_SET OF TASKS_
- A) Reproduce the passage on guitar string coatings word for word, everything from "Regardless of neologistic" down to "a little protection.".
- B) In the clock change records, rewrite the rows from the one containing "Nassau: 09:51 -> 02:21" down to the end of the rows, replacing "none" with "blank" and leaving everything else unchanged. Leave the pictures out of your answer.

BEGIN DOCUMENT TEXT

There are plenty of string types out there coated in various difficult-to-pronounce materials. But are they actually any good? Guitar Planet went to investigate.

Thursday, 7. June 2012  -  by  Russ Thorne

Modern string coatings sound more like items Spiderman would pack in his work bag. Nanoweb. Polyweb. Fibreflex. They're all currently in use by different manufacturers, and strings wrapped in them all cost a little more than standard sets, so the question is: are they worth that extra cost?

The Good

Regardless of neologistic sci-fi names, coatings are basically there to protect the strings. As one guitar tech we spoke to put it, they're like the waterproofing spray used to treat technical outdoor clothing – they keep your corrosive sweat, humidity, dust and other nasties away.

The upside of all of this is that the strings last longer, because it takes longer for them to corrode and wear down. Thickness of coating (and therefore string life) varies: Elixir's polyweb coating is more sturdy than its nanoweb counterpart, for example, while Fender's dura-tone and Tanglewood's infinity sets have lighter coatings designed to bring some flexibility back to the strings while still offering a little protection.

END DOCUMENT TEXT
BEGIN EXTRACTED ENTRIES

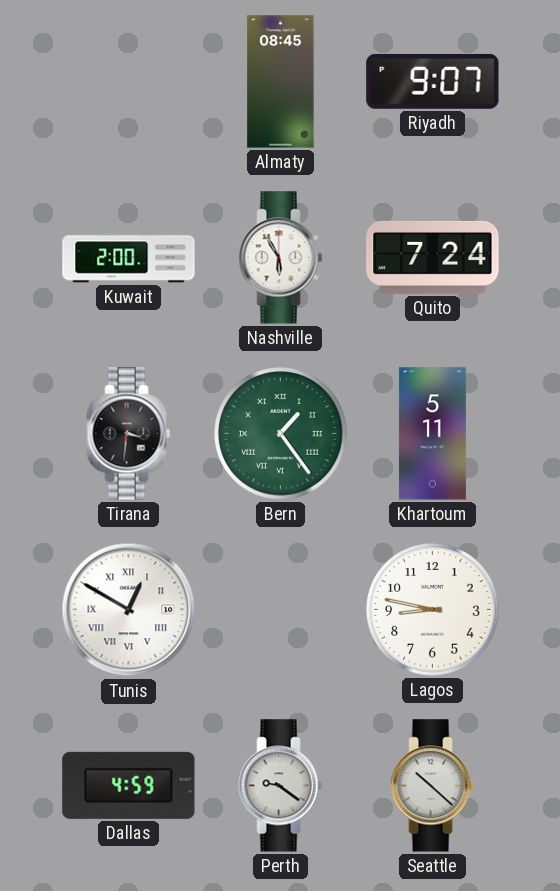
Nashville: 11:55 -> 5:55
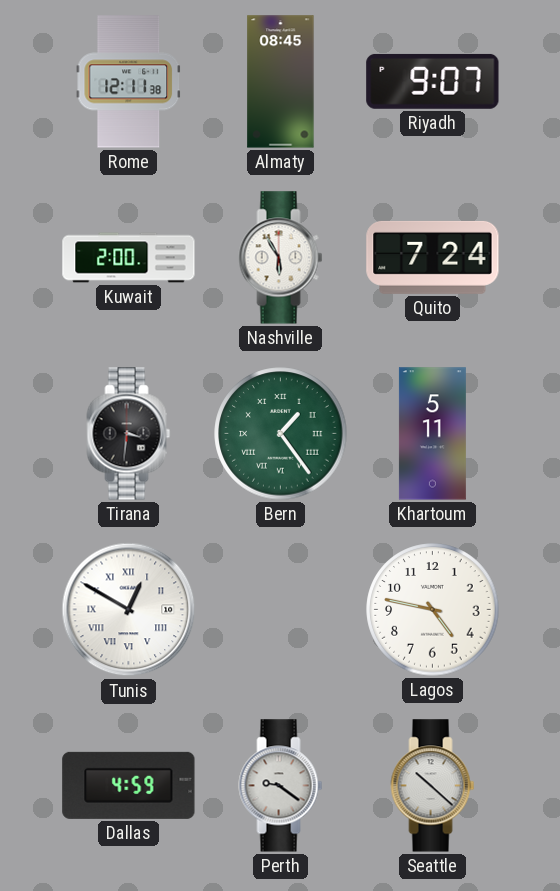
Rome: none -> 12:11
Lagos: 8:47 -> 4:47
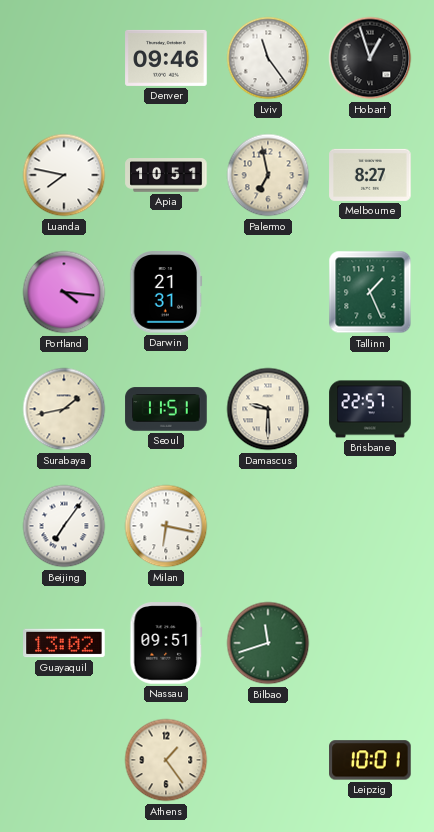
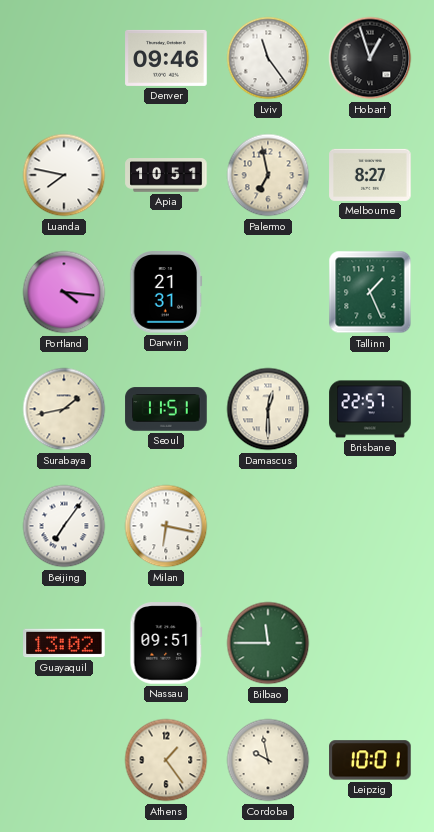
Damascus: 9:30 -> 12:30
Bilbao: 11:42 -> 11:45
Cordoba: none -> 9:58
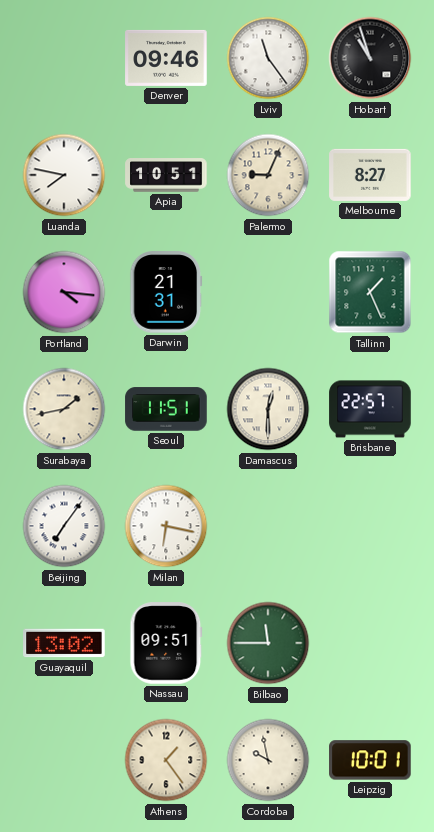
Hobart: 12:57 -> 10:57
Palermo: 6:58 -> 9:04
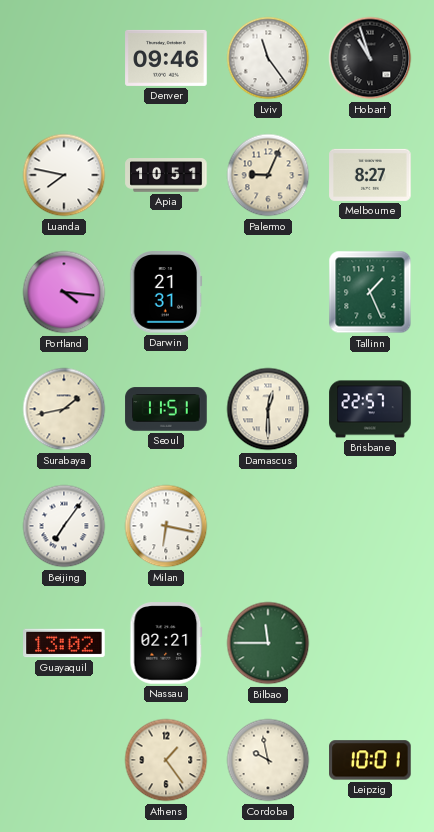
Nassau: 09:51 -> 02:21
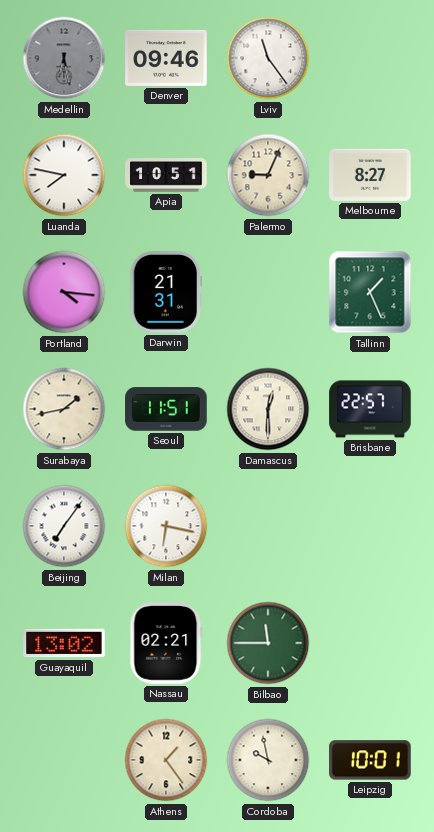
Medellin: none -> 6:28
Hobart: 10:57 -> none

END EXTRACTED ENTRIES

_ANSWER SET_
- A)
Regardless of neologistic sci-fi names, coatings are basically there to protect the strings. As one guitar tech we spoke to put it, they're like the waterproofing spray used to treat technical outdoor clothing – they keep your corrosive sweat, humidity, dust and other nasties away.

The upside of all of this is that the strings last longer, because it takes longer for them to corrode and wear down. Thickness of coating (and therefore string life) varies: Elixir's polyweb coating is more sturdy than its nanoweb counterpart, for example, while Fender's dura-tone and Tanglewood's infinity sets have lighter coatings designed to bring some flexibility back to the strings while still offering a little protection.

- B)
Nassau: 09:51 -> 02:21
Medellin: blank -> 6:28
Hobart: 10:57 -> blank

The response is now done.